I am particularly interested in the work of Sherrie Levine, especially in the way she uses colour as a method of reduction and quantification, used to renounce the fallacy of the male genius artist through a direct appropriation of the qualities of their works which made them so ‘original’.
Levine grew to prominence in the 1970s, as a member of the Pictures Generation. Her work operates between the realm of appropriation and plagiarism, as she examines historically-esteemed works through their replication, questioning their role as original and sacred art objects, and the political implications of these – often created by males and served at the highest level of commodity.
I am interested in her works which use block colour as a means of reducing the tones of a work down into its inherent properties. In order to create an image, one must use colour as the means of creating the image or object, and their choice of colours is often what is heralded about the work. In her ‘Meltdown’ series of works Levine “photographed reproductions of works by artists such as Marcel Duchamp, Piet Mondrian and Ernst Ludwig Kirchner, scanned in the photos, and then processed them through a computer program to reduce each work to 12 pixels. These pixels were then printed using woodcut, removing any sense of brushwork, and therefore ‘master’ artistic gesture. She had reduced the works into colour, quantifying an experience of ‘beauty’ into it’s essential characteristics.

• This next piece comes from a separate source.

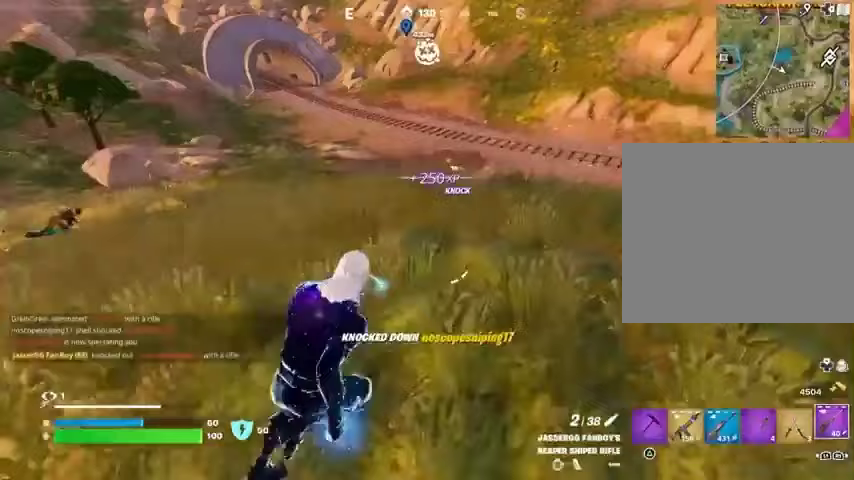
{"buttons": ["L2"], "left_stick": "up-right", "right_stick": "down-right"}
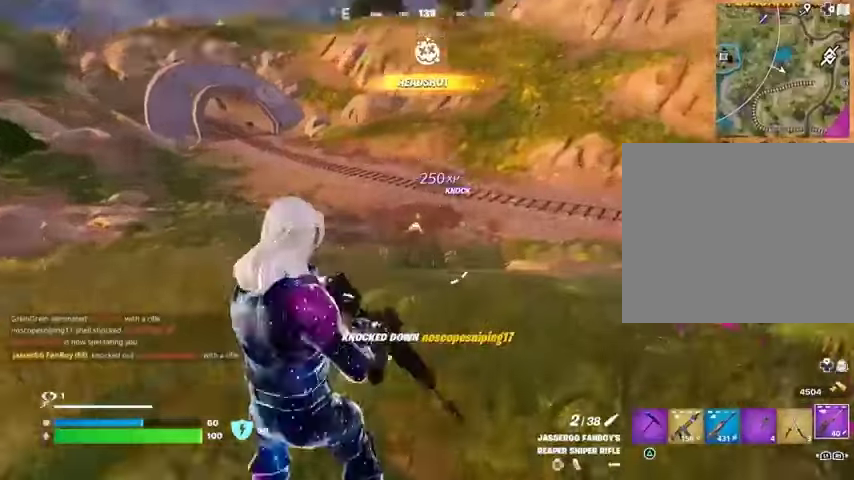
{"buttons": [], "left_stick": "up-right", "right_stick": "left", "events": [[67, "L1", "down"], [100, "right_stick", "center"], [200, "L1", "up"], [200, "L2", "up"], [267, "right_stick", "right"], [467, "right_stick", "left"]]}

In my own work, I have also been investigating colour, and reducing an experience onto the plane of the colour field. I am very interested in the way that Levine displays her work as pure colour, alone with nothing surrounding it. I have been debating ways in which I could display my own work, and I think Levine’s approach to discovering and displaying block colour in its most overt form is something I would like to take inspiration from within my own work.